* _Your task_
Look through the lines below and extract any with the word "down".

* _Listed records_
↓

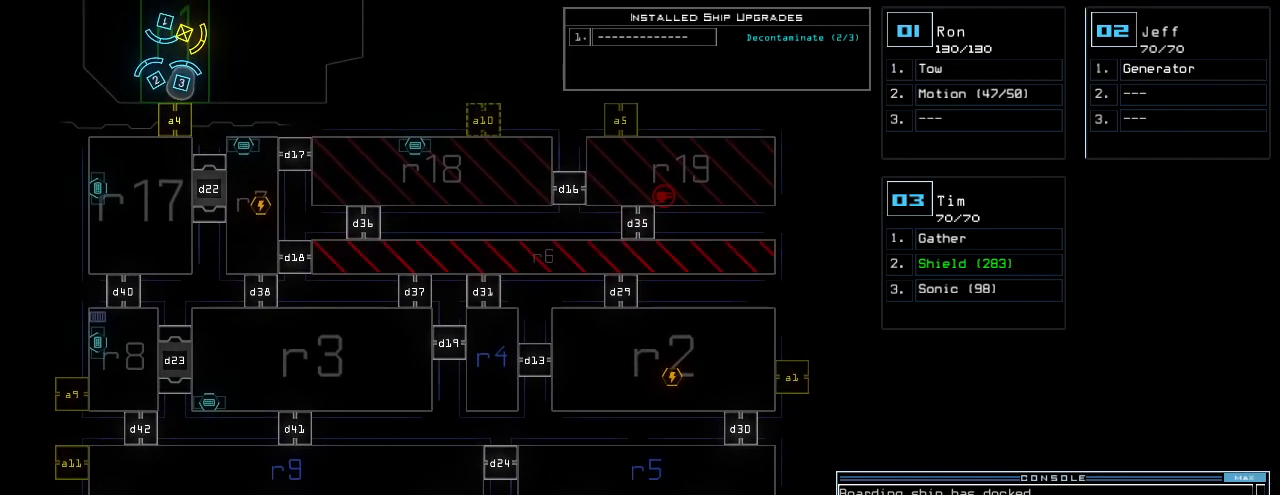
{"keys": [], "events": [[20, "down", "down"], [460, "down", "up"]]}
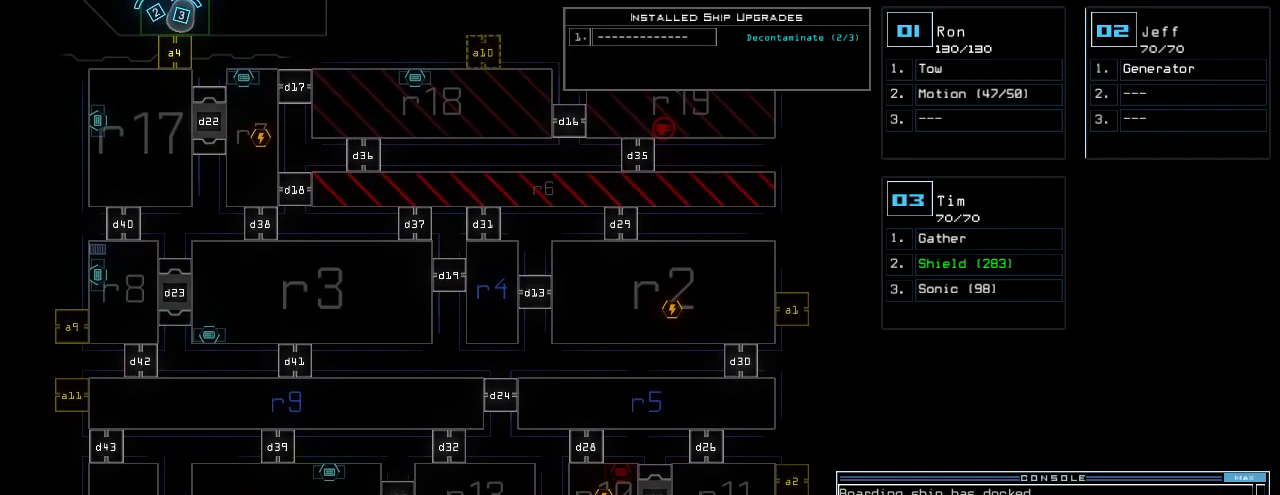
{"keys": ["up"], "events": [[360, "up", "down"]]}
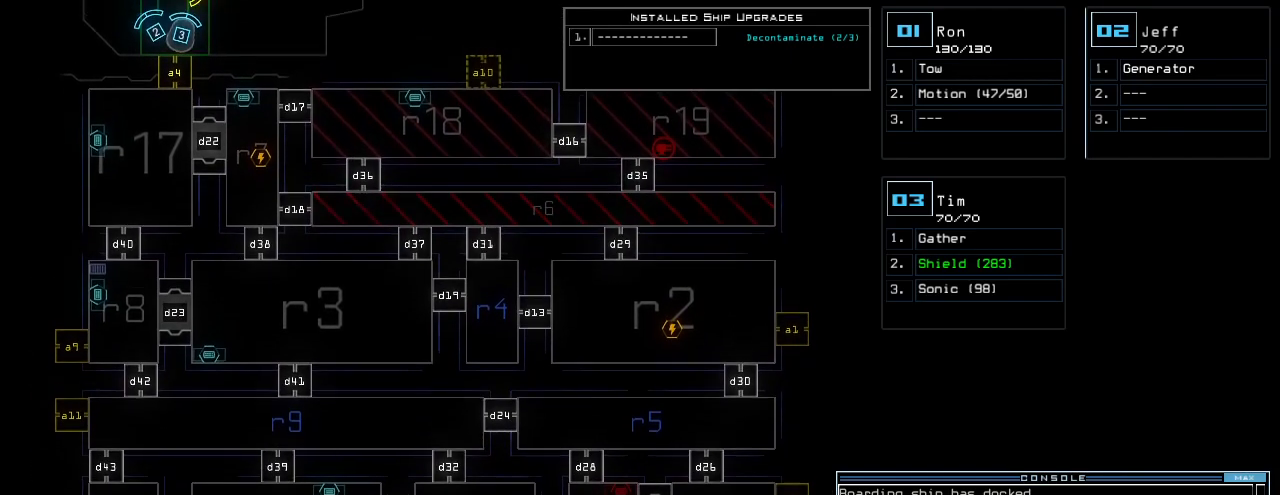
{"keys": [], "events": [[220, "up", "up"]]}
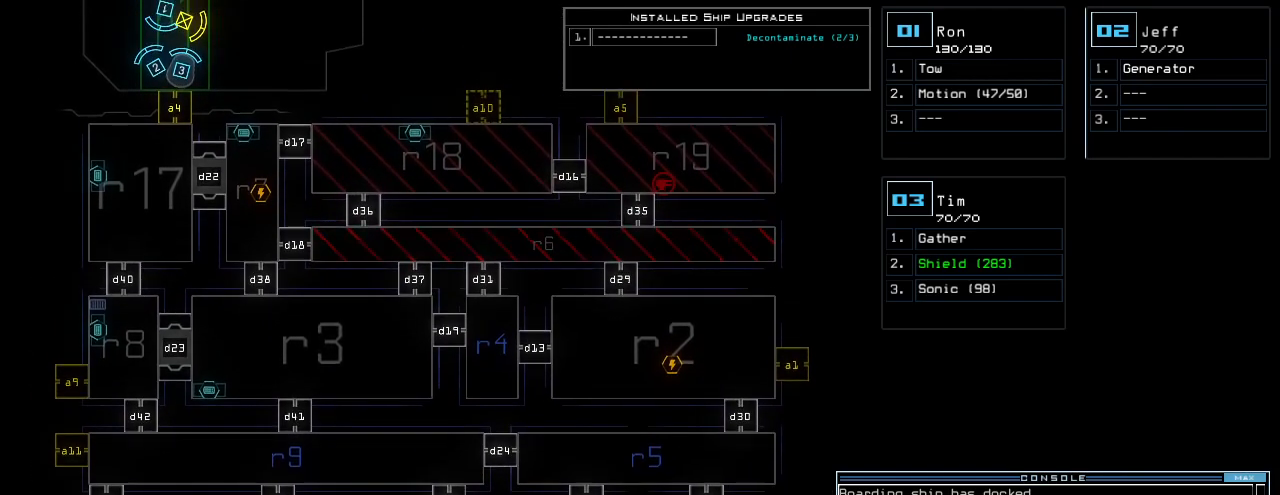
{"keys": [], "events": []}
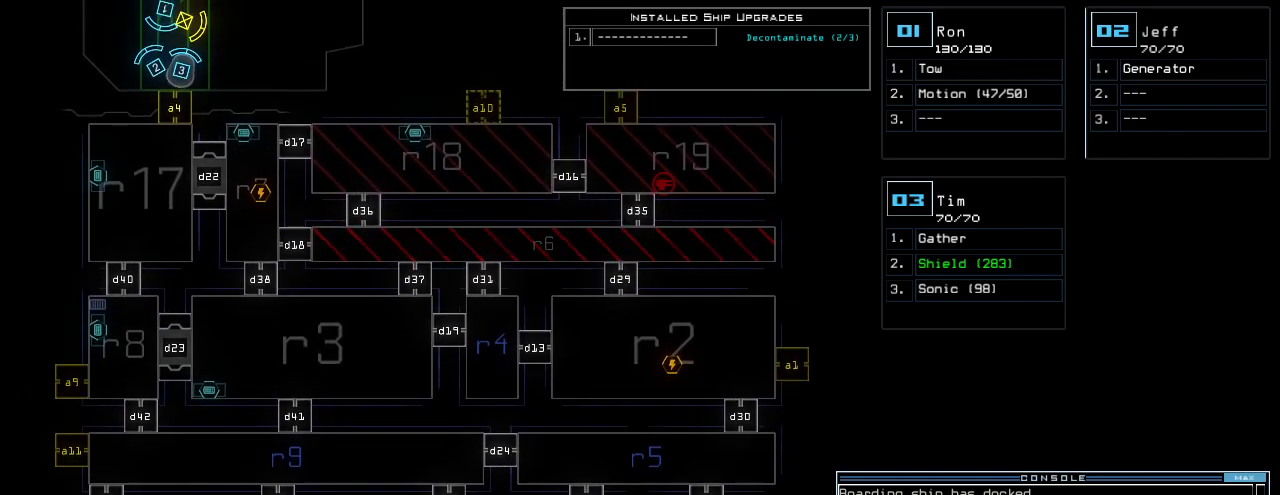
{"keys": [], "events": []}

↑
↓

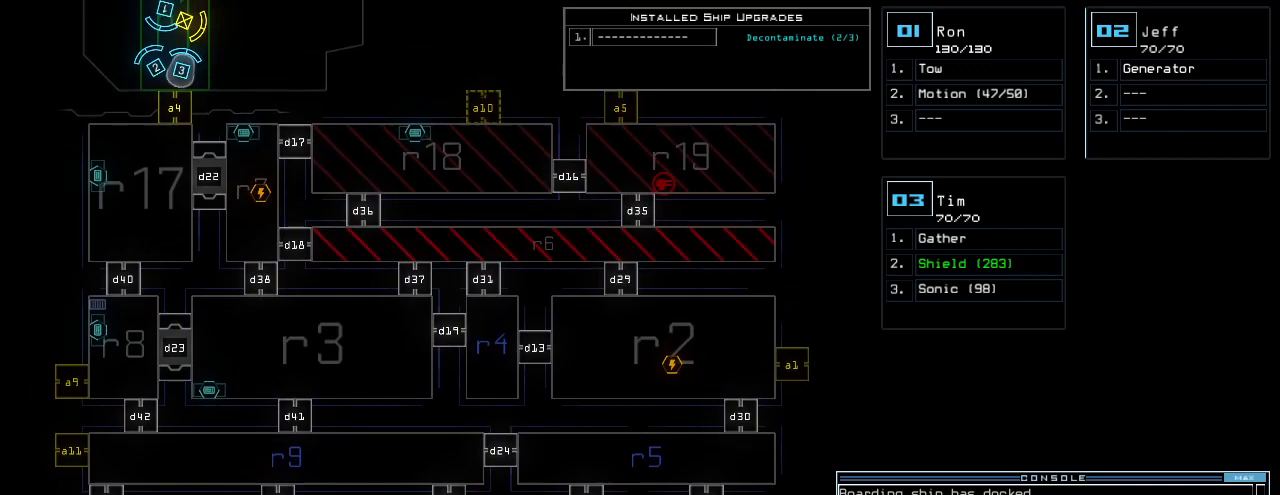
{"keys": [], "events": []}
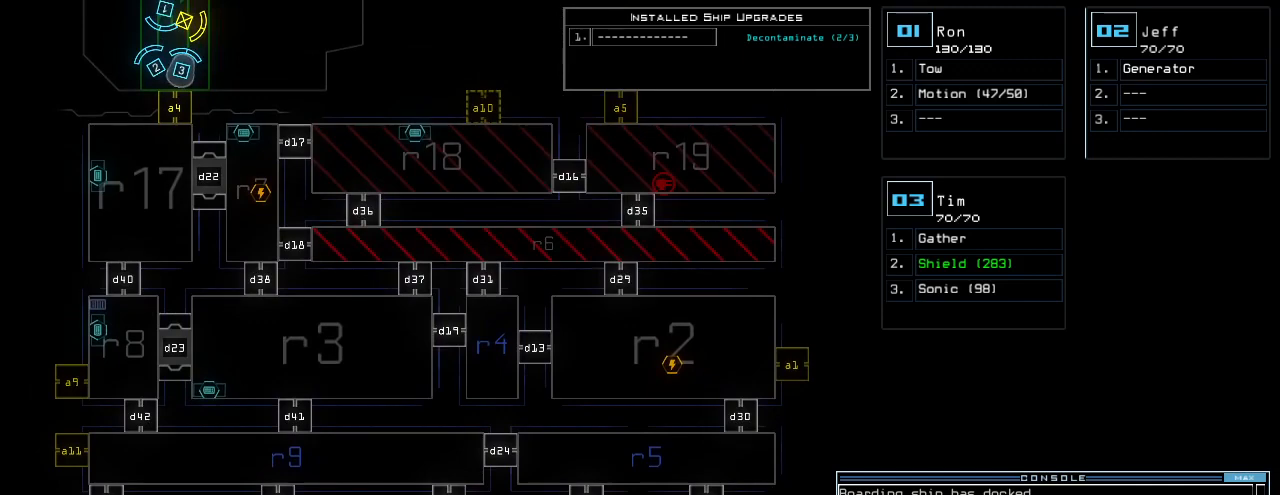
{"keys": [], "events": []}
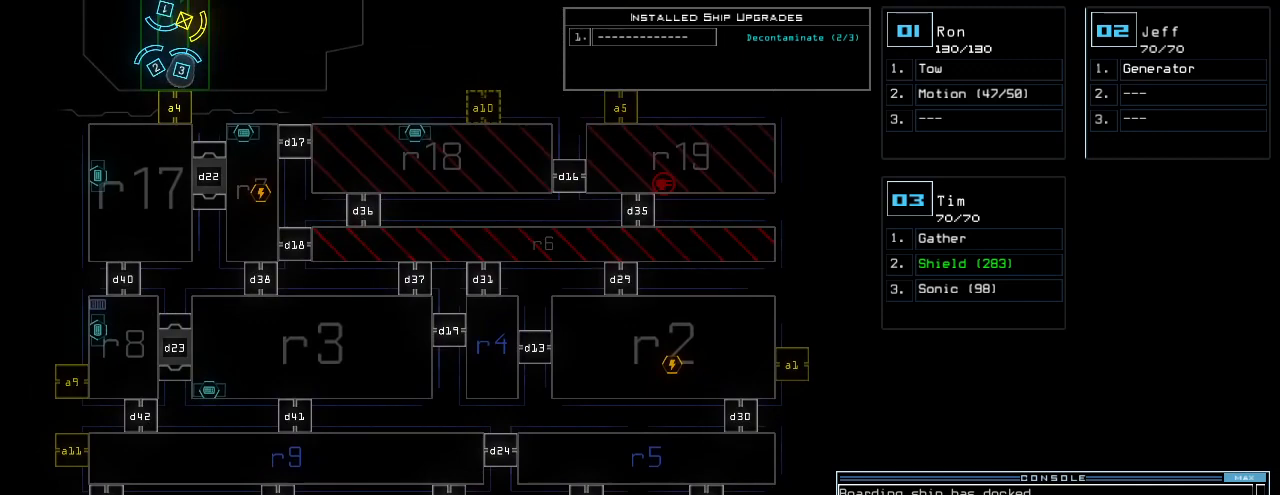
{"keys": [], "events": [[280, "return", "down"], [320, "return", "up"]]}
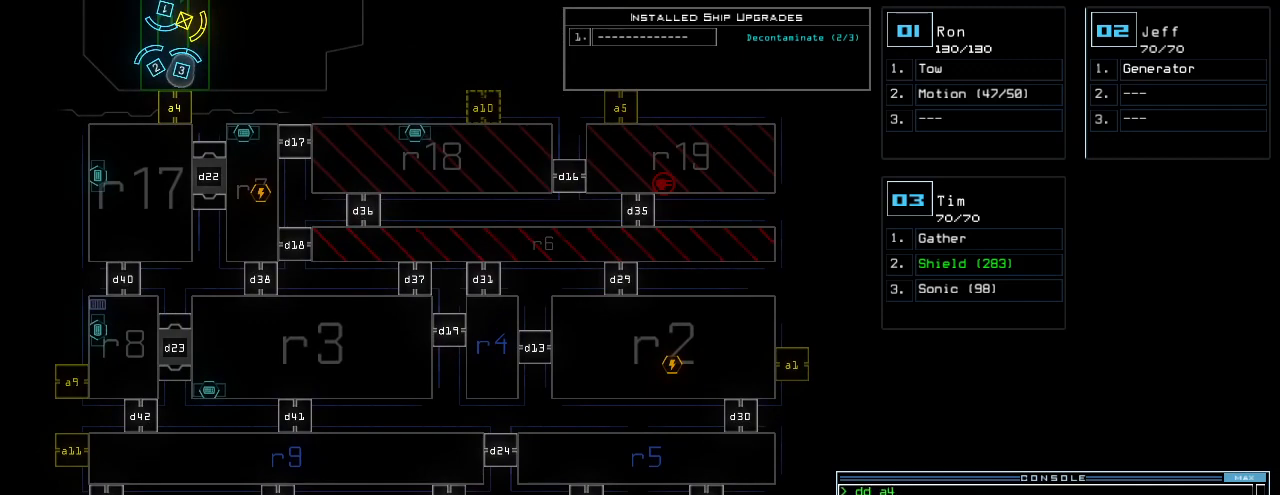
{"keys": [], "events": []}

↑
↓

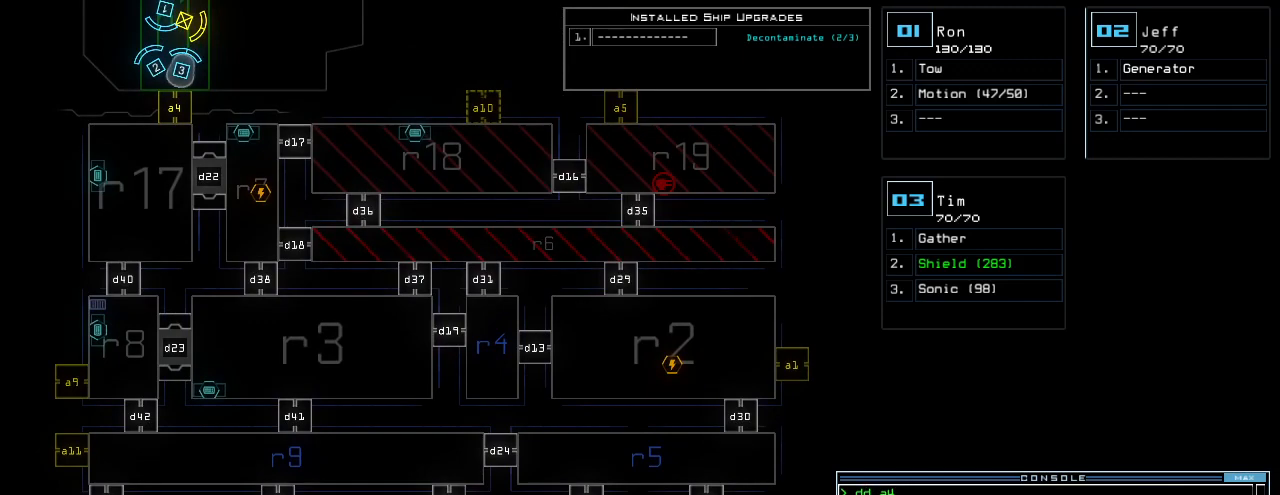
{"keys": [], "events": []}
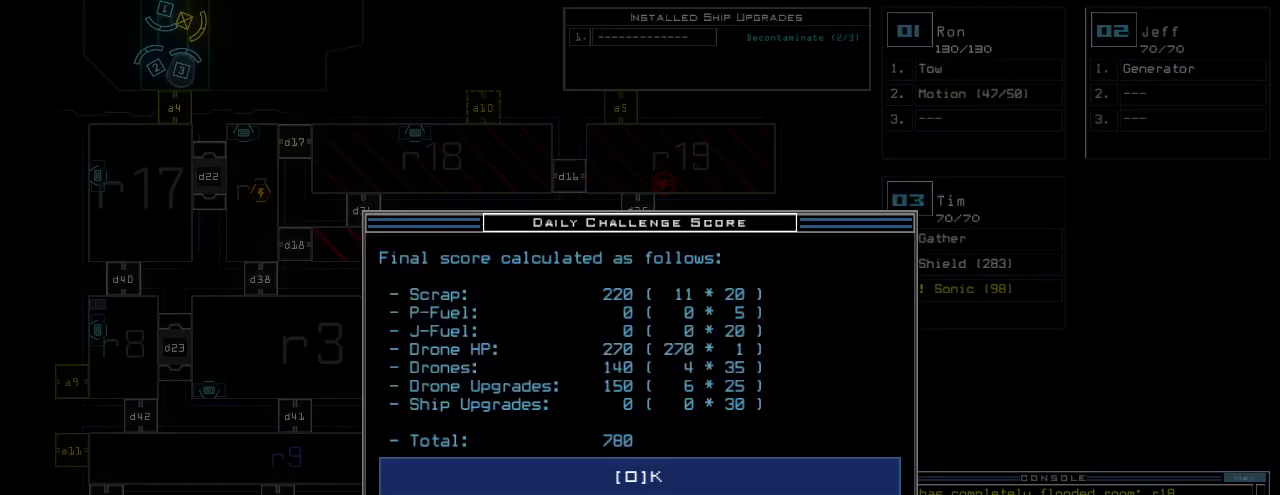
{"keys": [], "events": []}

↑

* _Written solution_
{"keys": [], "events": [[20, "down", "down"], [460, "down", "up"]]}
{"keys": ["up"], "events": [[360, "up", "down"]]}
{"keys": [], "events": [[280, "return", "down"], [320, "return", "up"]]}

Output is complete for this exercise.